Ici, l’acheteur était un EPCI, et l’attributaire était un agent public exerçant ses fonctions au sein d’une commune-membre.

Pour commencer, rappelons qu’il existe, pour les agents publics, une règle de non-cumul d’activités (et des exceptions !), et que « le champ des (exceptions) ne comprend pas l’exécution d’un marché de collecte des déchets ménagers » en qualité d’autoentrepreneur, par exemple.

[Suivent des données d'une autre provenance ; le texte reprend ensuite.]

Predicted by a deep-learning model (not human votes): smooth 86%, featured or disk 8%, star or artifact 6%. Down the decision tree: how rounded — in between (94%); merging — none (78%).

Le requérant évincé peut-il invoquer ce vice comme étant d’ordre public ? Bien qu’attrayante, car dispensant de la démonstration d’un intérêt lésé, cette catégorie ne recouvre que les vices du consentement et le contenu illicite.

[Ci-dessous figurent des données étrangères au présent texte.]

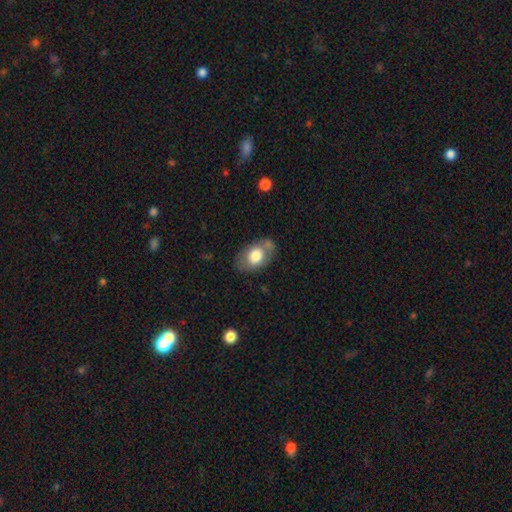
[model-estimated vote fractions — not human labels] This appears to be a smooth galaxy with no disk features (72%) that is in between round and cigar-shaped (84%). Merging: none (64%).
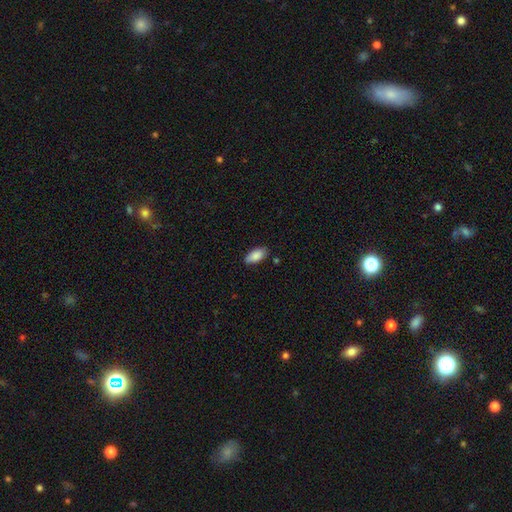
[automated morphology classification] The model was most divided on "merging": none: 81%, minor disturbance: 15%, major disturbance: 2%, merger: 2%. More confident: how rounded — in between (91%); smooth or featured — smooth (87%).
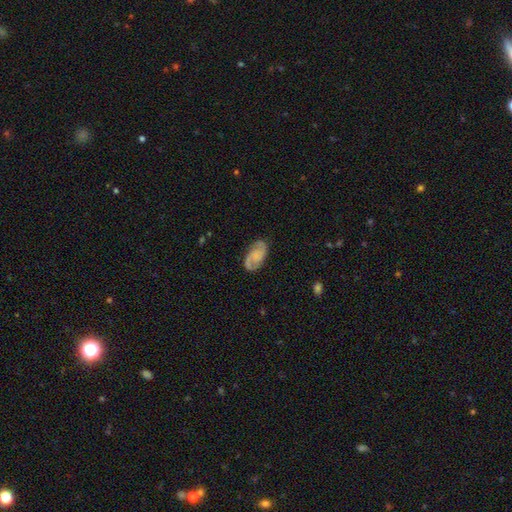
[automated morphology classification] Smooth or featured? featured or disk (72%)
Edge-on disk? no (97%)
Bar? no (60%)
Spiral arms? yes (94%)
Spiral winding? medium (47%)
Spiral arm count? 2 (89%)
Bulge size? none (61%)
Merging? none (80%)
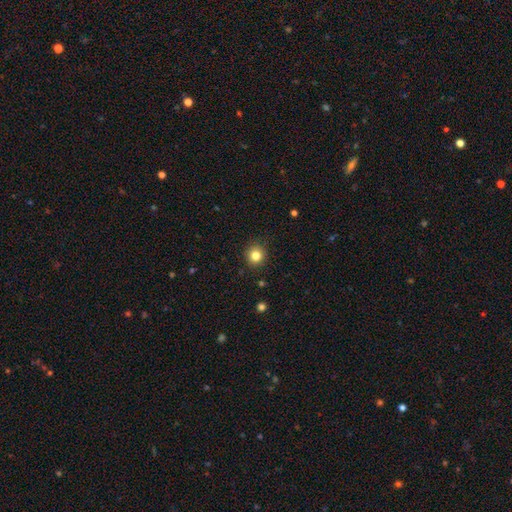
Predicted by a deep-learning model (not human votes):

Or, confier un marché à un agent public en méconnaissance de la règle de non-cumul n’est pas un « contenu » de contrat illicite, car « l’objet » du contrat lui-même n’est pas alors illicite. Cela vous rappelle-t-il quelque chose… ? (lire notre billet « Quand le ‘‘contenu’’ du contrat est-il illicite ? »).

Le requérant évincé peut-il alors invoquer ce vice sous réserve de justifier d’un intérêt lésé ? Eh bien oui. En théorie. Mais l’arrêt de la CAA laisse songeur car « le manquement invoqué (…) est sans rapport avec le motif d’éviction de M. B tiré de ce que son offre n’était pas économiquement la plus avantageuse ».

Sans doute M. B. était-il classé troisième ou moins ? Autrement, il est difficile d’imaginer comment l’irrecevabilité de la candidature d’un opérateur classé premier peut ne pas avoir de rapport avec l’éviction de l’opérateur classé second…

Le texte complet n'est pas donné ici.